**READING PASSAGE**
==========

Build your segments for your email newsletter
The main question you will want to answer is what kind of data you want to use for segmentation. The answer to that isn’t really clear-cut, since it depends on your business and how you’re planning to group your contacts for your email campaigns. So, to determine the kind of data to use, think about what would make sense for your business. Consider if there are some obvious ways to group your customers based on different characteristics.
To give you some inspiration, here are a few examples of the kind of data you can use:
Examples of data segmentation you can use for your newsletter subscriber list
With information like this, you’re able to pinpoint the kind of segment you want to create. If you want to get even more specific about your segments, you can combine different types of data and create even more precise groups. For example, you could focus on only women that prefer shopping for shoes and that have made at least five purchases over the past six months.
Once you have different groups of customers with similar characteristics, interests or habits, it will be easier to understand the each segment and thereby craft messages that resonate well with each one.

==========

**GIVEN ENTRIES**
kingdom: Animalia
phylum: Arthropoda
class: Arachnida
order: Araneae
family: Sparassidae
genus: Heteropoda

==========

**WORK TO DO**
A – Copy out the stretch of the newsletter segmentation text from "Once you have" through "with each one.".
B – In the newsletter segmentation text, what group is given as an example of combining different types of data?

**ANSWERS FOR THE TASKS**
A –
Once you have different groups of customers with similar characteristics, interests or habits, it will be easier to understand the each segment and thereby craft messages that resonate well with each one.

B – Women who prefer shopping for shoes and have made at least five purchases over the past six months.